We say how brave he is to be so vulnerable and confessional, even honest. We say things like we support him, stand behind him, etc. We talk about how heavy the burden he must carry with this. Grace. Yes I agree. I say the same things.

He receives all of the attention. Good and bad. He's the story. Sometimes almost heroic for admitting what he did.

Yet... We say little to nothing is about the victims. What about the support they need... What about what they have to live with... Not him. Them. On and on.

We say 'well that goes without saying'... Does it? Do we really think that? Do we really mean that?

I write this not as an accusation or finger pointing. Just a challenge (myself) included to think through this. I have some biases in this whole situation that probably colors my paradigm, but nonetheless I wanted to bring this up.

I think the following article and quotes by John Hollingsworth fit where I'm going with this...

"Public confession is highly valued in our culture. Abusers are "brave" for admitting wrongdoing. Meanwhile, the victims suffer in silence."

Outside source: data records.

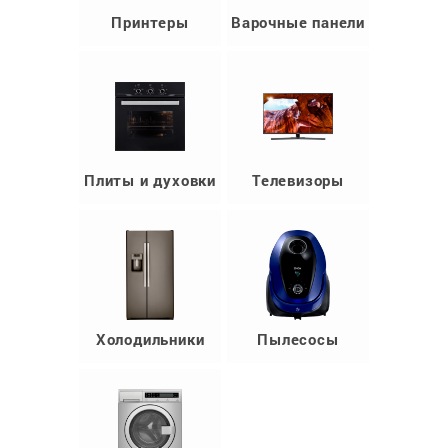
Принтеры
Варочные панели
Плиты и духовки
Телевизоры
Холодильники
Пылесосы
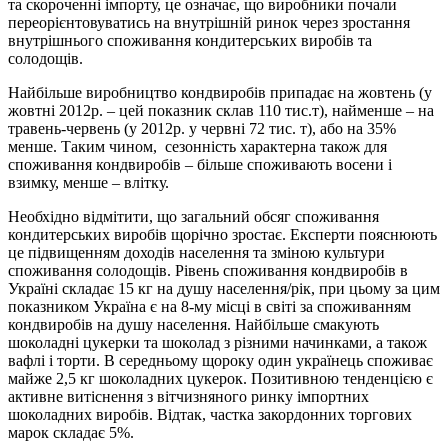
та скороченні імпорту, це означає, що виробники почали
переорієнтовуватись на внутрішній ринок через зростання
внутрішнього споживання кондитерських виробів та
солодощів.
Найбільше виробництво кондвиробів припадає на жовтень (у
жовтні 2012р. – цей показник склав 110 тис.т), найменше – на
травень-червень (у 2012р. у червні 72 тис. т), або на 35%
менше. Таким чином, сезонність характерна також для
споживання кондвиробів – більше споживають восени і
взимку, менше – влітку.
Необхідно відмітити, що загальний обсяг споживання
кондитерських виробів щорічно зростає. Експерти пояснюють
це підвищенням доходів населення та зміною культури
споживання солодощів. Рівень споживання кондвиробів в
Україні складає 15 кг на душу населення/рік, при цьому за цим
показником Україна є на 8-му місці в світі за споживанням
кондвиробів на душу населення. Найбільше смакують
шоколадні цукерки та шоколад з різними начинками, а також
вафлі і торти. В середньому щороку один українець споживає
майже 2,5 кг шоколадних цукерок. Позитивною тенденцією є
активне витіснення з вітчизняного ринку імпортних
шоколадних виробів. Відтак, частка закордонних торгових
марок складає 5%.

"Too often, Christians mistake the transgressors, not the transgressed, as the ones most in need of grace."

http://boz.religionnews.com/2015/12/11/an-unholy-alliance-when-mob-forgi...

Tyson Vincent

2

Tyson Vincent commented…

Derek,

I could tell you were going through a rough time, though I couldn't put my finger on why. I thought you were renegotiating whether you were going to abandon the faith.

I'm glad you have not. I respect your honesty. Lean into Jesus. The shame is not being broken but failing to fix what has been broken.

Pursue your children. Chase after what is right. I pray for healing, restoration, Shalom.

Andee White Morris

1

Andee White Morris commented…

Derek. Wish we were still friends. It's been forever! Thanks for writing honestly. FINALLY!! What a gift you have given Christians everywhere! Don't you think we as Christians begin to perform in an effort to "be good" or "moral" bc that's what we think God wants? Churches preach on "the five steps to sinning less" and we end up killing our desires in desperation to be pleasing to God. Shame enters and we begin to think we are bad...our desires are bad...they are the enemy! So we shame ourselves for wanting - whatever it may be - and begin to deaden our heart piece by piece until all we have left is our performance. Sadly it takes drastic circumstances to realize that our performance is pointless. We can't be good all the time!
After years of cycling thru performing, pleasing, and shaming myself, I finally learned that I was all wrong. My actions are NOT what God is after. He is after my heart! But, oh sh$&! I killed my heart way long ago trying to be good!...How can I offer my heart when it's a stranger to me now? These last couple years I have been on a journey to find it. And the one thing I know is - I HAVE to recover my desires to find my heart. And i finally realized...my desires aren't bad...they never were...they were just misunderstood and misdirected. Derek...don't go to a place of shame. It doesn't do anything good! Seek understanding! Have sympathy for yourself and learn from this! I know you are. So happy for you. And those friends you mentioned? Awesome!! We weren't meant to work thru pain alone. Anyway, I just had to say thank you for being real. It's beautiful. And remember: Jesus only got crazy mad at the Pharisees...not the sinners. We must drop the costumes!! Thanks Derek!!